About this exercise:
Your output should be the line with "Can you tell" and all following lines of the data below, through the end, repeated exactly.
⁂
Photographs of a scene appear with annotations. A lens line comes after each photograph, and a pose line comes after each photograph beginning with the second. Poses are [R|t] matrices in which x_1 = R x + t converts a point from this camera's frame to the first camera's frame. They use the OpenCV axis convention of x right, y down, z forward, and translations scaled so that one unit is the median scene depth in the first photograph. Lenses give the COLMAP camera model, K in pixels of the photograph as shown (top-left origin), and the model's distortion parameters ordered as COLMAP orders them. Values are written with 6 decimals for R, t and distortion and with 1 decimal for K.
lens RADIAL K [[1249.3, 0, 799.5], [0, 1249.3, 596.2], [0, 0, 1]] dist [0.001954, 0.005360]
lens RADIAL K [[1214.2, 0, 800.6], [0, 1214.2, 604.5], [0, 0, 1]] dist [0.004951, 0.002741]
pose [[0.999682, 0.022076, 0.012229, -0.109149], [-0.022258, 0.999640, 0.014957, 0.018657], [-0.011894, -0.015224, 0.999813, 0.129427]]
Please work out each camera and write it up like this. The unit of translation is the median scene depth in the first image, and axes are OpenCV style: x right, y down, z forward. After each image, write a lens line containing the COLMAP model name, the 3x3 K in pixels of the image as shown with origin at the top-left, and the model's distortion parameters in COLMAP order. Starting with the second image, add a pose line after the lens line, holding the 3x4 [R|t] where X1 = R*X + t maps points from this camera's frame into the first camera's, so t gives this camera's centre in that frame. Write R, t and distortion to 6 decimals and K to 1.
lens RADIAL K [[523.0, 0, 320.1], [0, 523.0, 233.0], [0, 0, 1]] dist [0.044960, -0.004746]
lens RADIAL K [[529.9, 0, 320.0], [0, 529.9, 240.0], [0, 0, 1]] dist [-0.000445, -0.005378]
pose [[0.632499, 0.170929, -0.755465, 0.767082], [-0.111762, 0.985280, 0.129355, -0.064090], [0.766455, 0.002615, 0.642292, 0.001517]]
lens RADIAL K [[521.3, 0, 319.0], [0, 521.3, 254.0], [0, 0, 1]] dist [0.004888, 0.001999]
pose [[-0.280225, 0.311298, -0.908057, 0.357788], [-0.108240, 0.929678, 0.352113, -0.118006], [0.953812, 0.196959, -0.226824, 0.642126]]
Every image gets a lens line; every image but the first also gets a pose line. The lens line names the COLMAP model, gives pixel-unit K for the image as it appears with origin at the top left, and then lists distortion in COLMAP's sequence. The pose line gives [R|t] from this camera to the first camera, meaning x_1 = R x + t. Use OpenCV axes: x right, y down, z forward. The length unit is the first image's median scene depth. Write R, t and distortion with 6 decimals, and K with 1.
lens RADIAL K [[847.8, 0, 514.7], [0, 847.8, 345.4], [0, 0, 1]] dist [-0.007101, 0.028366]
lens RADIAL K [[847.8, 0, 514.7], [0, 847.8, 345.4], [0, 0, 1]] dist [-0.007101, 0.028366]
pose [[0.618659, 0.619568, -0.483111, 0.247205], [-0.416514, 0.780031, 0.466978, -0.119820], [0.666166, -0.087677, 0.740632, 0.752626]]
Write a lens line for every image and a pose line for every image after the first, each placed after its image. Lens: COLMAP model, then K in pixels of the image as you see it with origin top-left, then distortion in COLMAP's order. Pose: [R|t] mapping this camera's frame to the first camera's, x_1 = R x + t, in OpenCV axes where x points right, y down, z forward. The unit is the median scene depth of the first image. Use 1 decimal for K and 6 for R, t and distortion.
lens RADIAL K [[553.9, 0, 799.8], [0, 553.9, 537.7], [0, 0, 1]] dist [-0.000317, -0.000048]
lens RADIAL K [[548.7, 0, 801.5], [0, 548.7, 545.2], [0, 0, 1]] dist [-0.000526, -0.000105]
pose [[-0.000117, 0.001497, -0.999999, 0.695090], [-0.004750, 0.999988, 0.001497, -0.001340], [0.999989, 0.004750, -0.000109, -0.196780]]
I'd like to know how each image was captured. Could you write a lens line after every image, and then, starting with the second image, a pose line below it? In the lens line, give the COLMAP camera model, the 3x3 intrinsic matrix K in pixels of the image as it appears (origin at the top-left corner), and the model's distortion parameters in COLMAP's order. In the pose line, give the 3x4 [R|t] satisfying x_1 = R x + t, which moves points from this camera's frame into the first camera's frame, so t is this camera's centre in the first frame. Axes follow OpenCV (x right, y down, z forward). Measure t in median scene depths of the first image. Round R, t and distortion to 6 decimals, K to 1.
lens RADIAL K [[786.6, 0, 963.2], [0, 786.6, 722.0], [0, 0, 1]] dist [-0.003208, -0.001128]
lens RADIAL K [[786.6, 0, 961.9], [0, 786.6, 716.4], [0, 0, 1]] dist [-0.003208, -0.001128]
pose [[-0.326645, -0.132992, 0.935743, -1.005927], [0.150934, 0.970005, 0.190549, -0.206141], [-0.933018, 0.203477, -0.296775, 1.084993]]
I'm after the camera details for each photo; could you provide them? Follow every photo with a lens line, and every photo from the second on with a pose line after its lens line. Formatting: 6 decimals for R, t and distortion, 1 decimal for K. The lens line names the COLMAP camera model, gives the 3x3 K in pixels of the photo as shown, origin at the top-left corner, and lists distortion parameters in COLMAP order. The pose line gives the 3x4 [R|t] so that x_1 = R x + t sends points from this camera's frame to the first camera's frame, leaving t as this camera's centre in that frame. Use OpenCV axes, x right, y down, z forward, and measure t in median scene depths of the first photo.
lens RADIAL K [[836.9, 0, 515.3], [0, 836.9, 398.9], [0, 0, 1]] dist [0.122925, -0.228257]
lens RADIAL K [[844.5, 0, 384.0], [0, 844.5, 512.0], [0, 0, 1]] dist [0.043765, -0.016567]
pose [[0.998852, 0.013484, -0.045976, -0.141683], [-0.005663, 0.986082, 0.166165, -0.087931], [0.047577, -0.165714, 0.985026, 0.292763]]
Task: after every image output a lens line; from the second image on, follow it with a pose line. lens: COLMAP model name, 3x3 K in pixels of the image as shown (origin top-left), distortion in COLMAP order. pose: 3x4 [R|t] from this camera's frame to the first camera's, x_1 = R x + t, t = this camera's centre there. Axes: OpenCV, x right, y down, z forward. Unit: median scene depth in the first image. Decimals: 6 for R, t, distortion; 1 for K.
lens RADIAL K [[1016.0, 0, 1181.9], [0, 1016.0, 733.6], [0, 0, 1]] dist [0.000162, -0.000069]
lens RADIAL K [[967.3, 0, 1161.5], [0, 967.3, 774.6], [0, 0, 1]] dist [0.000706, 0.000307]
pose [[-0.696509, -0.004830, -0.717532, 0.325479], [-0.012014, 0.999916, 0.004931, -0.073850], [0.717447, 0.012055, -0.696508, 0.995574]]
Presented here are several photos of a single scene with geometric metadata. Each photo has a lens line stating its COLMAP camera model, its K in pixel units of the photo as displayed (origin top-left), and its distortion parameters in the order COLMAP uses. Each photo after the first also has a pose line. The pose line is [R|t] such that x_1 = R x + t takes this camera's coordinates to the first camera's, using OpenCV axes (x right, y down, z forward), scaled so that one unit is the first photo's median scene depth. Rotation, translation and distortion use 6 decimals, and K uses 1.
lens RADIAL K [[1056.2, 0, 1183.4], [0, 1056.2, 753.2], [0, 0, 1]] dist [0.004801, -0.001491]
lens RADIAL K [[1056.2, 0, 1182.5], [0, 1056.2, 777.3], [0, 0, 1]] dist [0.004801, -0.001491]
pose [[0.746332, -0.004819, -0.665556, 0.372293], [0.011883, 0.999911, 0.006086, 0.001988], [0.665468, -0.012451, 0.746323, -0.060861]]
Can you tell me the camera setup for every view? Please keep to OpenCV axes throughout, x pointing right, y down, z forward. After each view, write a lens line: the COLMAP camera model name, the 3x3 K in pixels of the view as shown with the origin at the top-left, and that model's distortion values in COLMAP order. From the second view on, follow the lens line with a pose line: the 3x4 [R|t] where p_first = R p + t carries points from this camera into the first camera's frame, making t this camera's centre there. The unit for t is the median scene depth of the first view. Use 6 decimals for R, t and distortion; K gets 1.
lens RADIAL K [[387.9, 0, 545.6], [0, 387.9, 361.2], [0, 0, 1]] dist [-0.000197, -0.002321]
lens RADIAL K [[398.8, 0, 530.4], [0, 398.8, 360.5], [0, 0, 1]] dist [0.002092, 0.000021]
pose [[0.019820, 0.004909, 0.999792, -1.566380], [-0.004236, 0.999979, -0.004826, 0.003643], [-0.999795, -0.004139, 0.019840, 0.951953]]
⁂
Exercise result:
Can you tell me the camera setup for every view? Please keep to OpenCV axes throughout, x pointing right, y down, z forward. After each view, write a lens line: the COLMAP camera model name, the 3x3 K in pixels of the view as shown with the origin at the top-left, and that model's distortion values in COLMAP order. From the second view on, follow the lens line with a pose line: the 3x4 [R|t] where p_first = R p + t carries points from this camera into the first camera's frame, making t this camera's centre there. The unit for t is the median scene depth of the first view. Use 6 decimals for R, t and distortion; K gets 1.
lens RADIAL K [[387.9, 0, 545.6], [0, 387.9, 361.2], [0, 0, 1]] dist [-0.000197, -0.002321]
lens RADIAL K [[398.8, 0, 530.4], [0, 398.8, 360.5], [0, 0, 1]] dist [0.002092, 0.000021]
pose [[0.019820, 0.004909, 0.999792, -1.566380], [-0.004236, 0.999979, -0.004826, 0.003643], [-0.999795, -0.004139, 0.019840, 0.951953]]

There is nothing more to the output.